### Your objective
The response should be an exact copy of the records, with the pictures removed.

### Records for the task
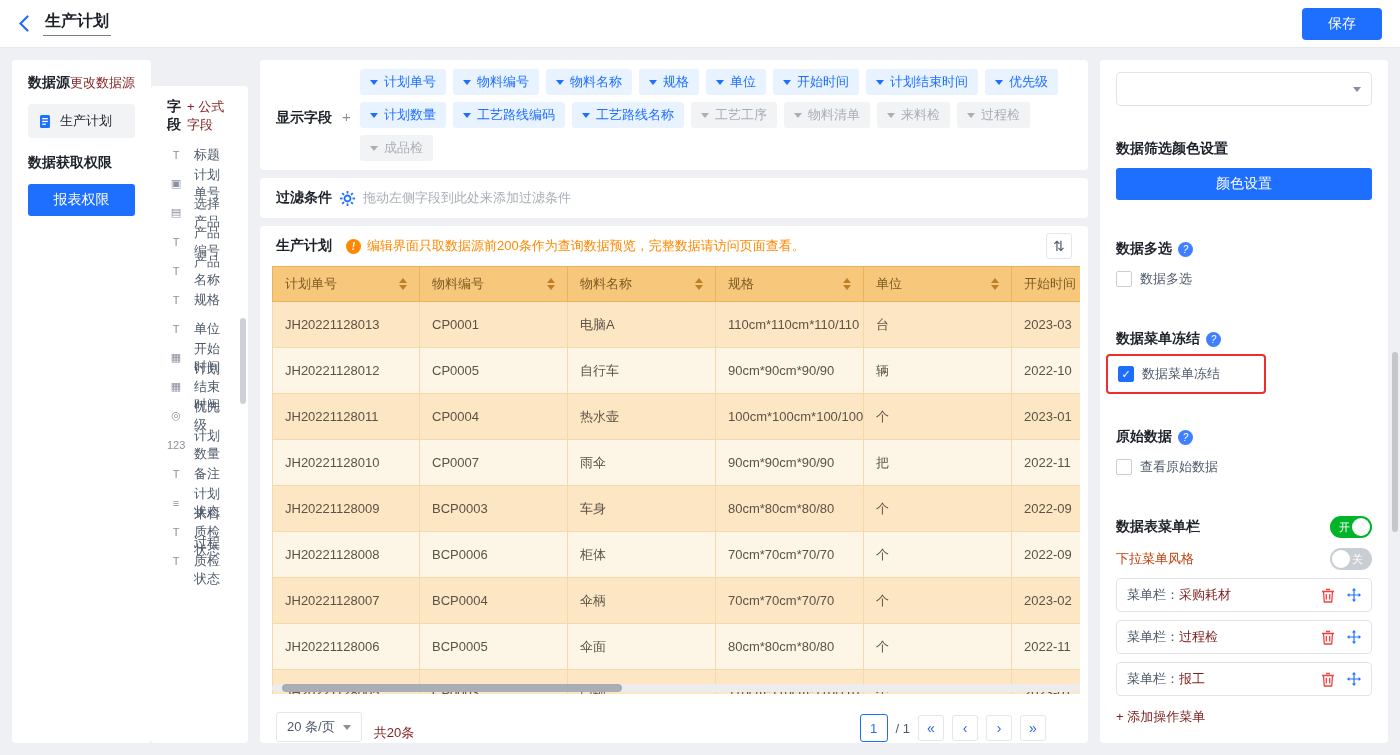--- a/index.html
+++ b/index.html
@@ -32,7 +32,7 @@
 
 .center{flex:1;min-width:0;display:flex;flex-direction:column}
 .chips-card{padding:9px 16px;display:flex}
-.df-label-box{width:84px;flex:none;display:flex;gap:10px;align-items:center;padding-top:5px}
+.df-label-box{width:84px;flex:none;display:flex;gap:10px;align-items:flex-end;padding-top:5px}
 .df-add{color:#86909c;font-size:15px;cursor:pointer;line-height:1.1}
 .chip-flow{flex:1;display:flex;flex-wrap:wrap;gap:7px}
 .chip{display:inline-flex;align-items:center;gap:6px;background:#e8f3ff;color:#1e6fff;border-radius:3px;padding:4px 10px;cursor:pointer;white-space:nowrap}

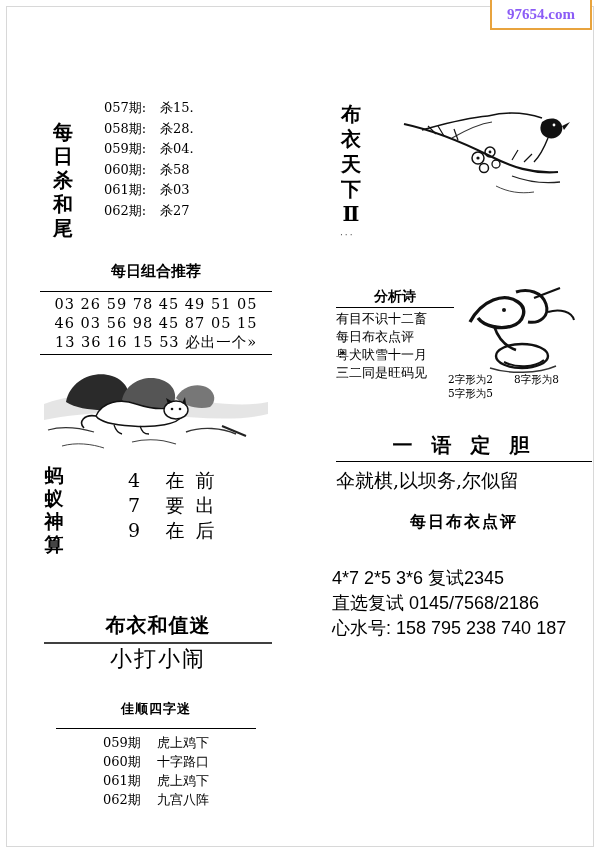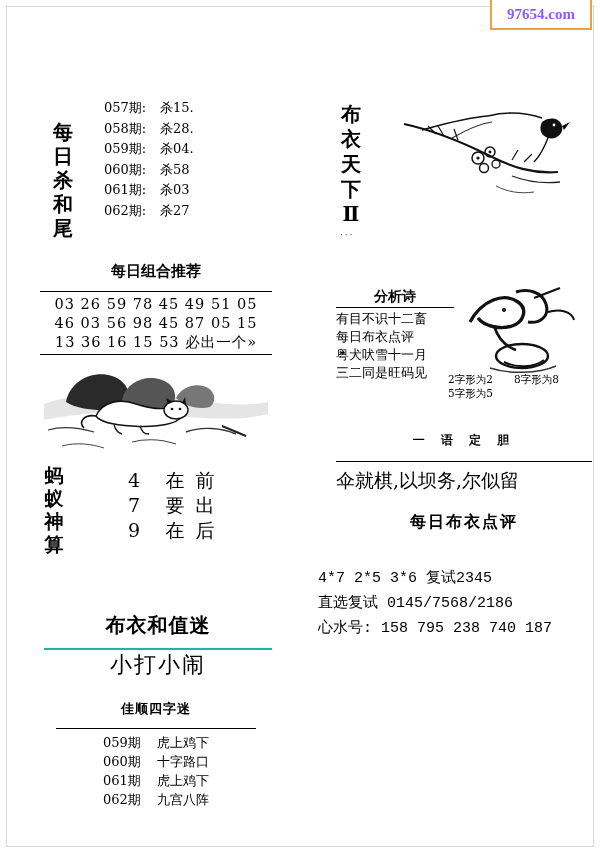--- a/index.html
+++ b/index.html
@@ -297,9 +297,9 @@
   .yydd-title {
     font-family: "DejaVu Serif", "Liberation Serif", serif;
     font-weight: bold;
-    font-size: 12px;
+    font-size: 20px;
     letter-spacing: 6px;
-    padding-bottom: 12px;
+    padding-bottom: 2px;
     border-bottom: 1.6px solid #000;
   }
   .yydd-text {

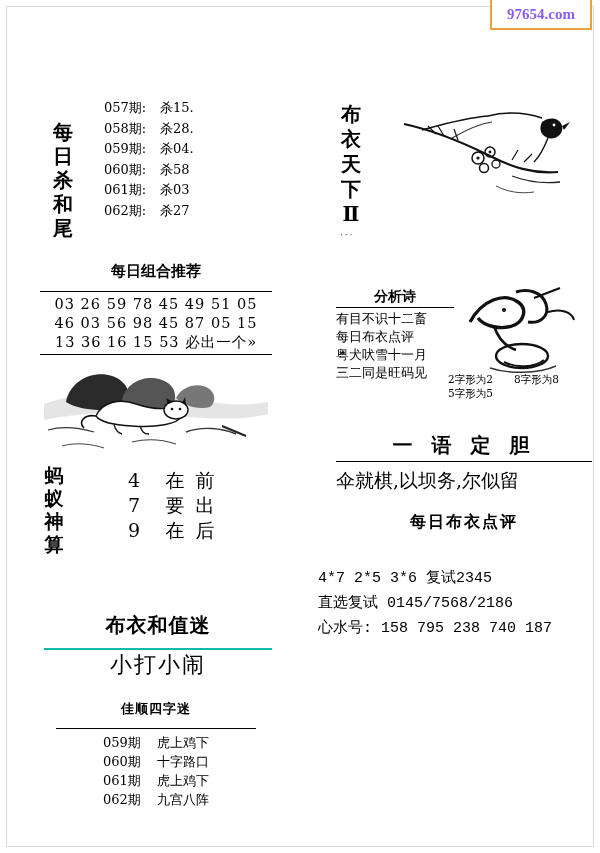--- a/index.html
+++ b/index.html
@@ -325,11 +325,11 @@
 
   .picks {
     position: absolute;
-    left: 318px;
+    left: 332px;
     top: 566px;
     width: 250px;
-    font-family: Liberation Mono, monospace;
-    font-size: 15px;
+    font-family: Liberation Sans, sans-serif;
+    font-size: 18px;
     line-height: 25px;
   }
   .picks .prow { white-space: nowrap; }

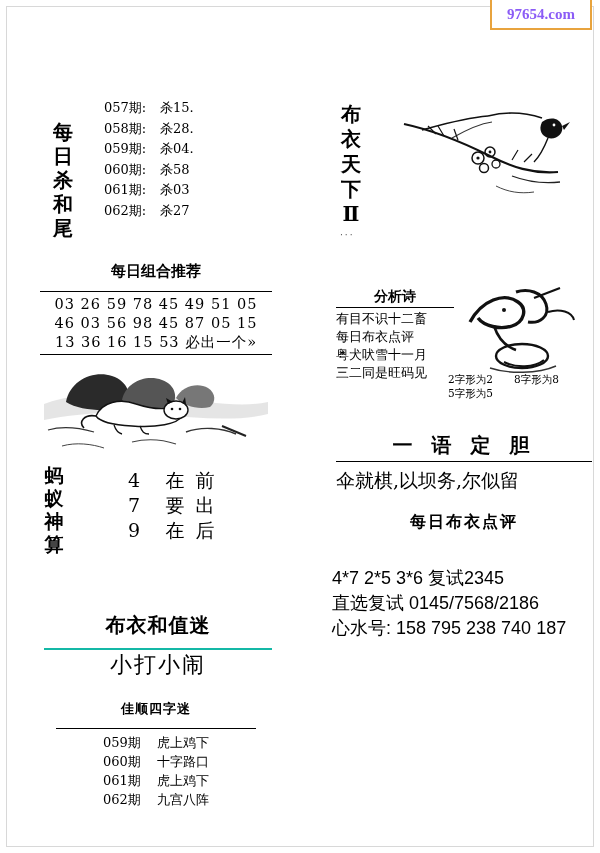--- a/index.html
+++ b/index.html
@@ -184,8 +184,8 @@
     font-family: "DejaVu Serif", "Liberation Serif", serif;
     font-weight: bold;
     font-size: 20px;
-    padding-bottom: 9px;
-    border-bottom: 2px solid #14b8a6;
+    padding-bottom: 3px;
+    border-bottom: 2px solid #404040;
     letter-spacing: 1px;
   }
   .riddle-answer {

### Answer space
--- a/index.html
+++ b/index.html
@@ -32,7 +32,7 @@
 
 .center{flex:1;min-width:0;display:flex;flex-direction:column}
 .chips-card{padding:9px 16px;display:flex}
-.df-label-box{width:84px;flex:none;display:flex;gap:10px;align-items:center;padding-top:5px}
+.df-label-box{width:84px;flex:none;display:flex;gap:10px;align-items:flex-end;padding-top:5px}
 .df-add{color:#86909c;font-size:15px;cursor:pointer;line-height:1.1}
 .chip-flow{flex:1;display:flex;flex-wrap:wrap;gap:7px}
 .chip{display:inline-flex;align-items:center;gap:6px;background:#e8f3ff;color:#1e6fff;border-radius:3px;padding:4px 10px;cursor:pointer;white-space:nowrap}

--- a/index.html
+++ b/index.html
@@ -297,9 +297,9 @@
   .yydd-title {
     font-family: "DejaVu Serif", "Liberation Serif", serif;
     font-weight: bold;
-    font-size: 12px;
+    font-size: 20px;
     letter-spacing: 6px;
-    padding-bottom: 12px;
+    padding-bottom: 2px;
     border-bottom: 1.6px solid #000;
   }
   .yydd-text {

--- a/index.html
+++ b/index.html
@@ -325,11 +325,11 @@
 
   .picks {
     position: absolute;
-    left: 318px;
+    left: 332px;
     top: 566px;
     width: 250px;
-    font-family: Liberation Mono, monospace;
-    font-size: 15px;
+    font-family: Liberation Sans, sans-serif;
+    font-size: 18px;
     line-height: 25px;
   }
   .picks .prow { white-space: nowrap; }

--- a/index.html
+++ b/index.html
@@ -184,8 +184,8 @@
     font-family: "DejaVu Serif", "Liberation Serif", serif;
     font-weight: bold;
     font-size: 20px;
-    padding-bottom: 9px;
-    border-bottom: 2px solid #14b8a6;
+    padding-bottom: 3px;
+    border-bottom: 2px solid #404040;
     letter-spacing: 1px;
   }
   .riddle-answer {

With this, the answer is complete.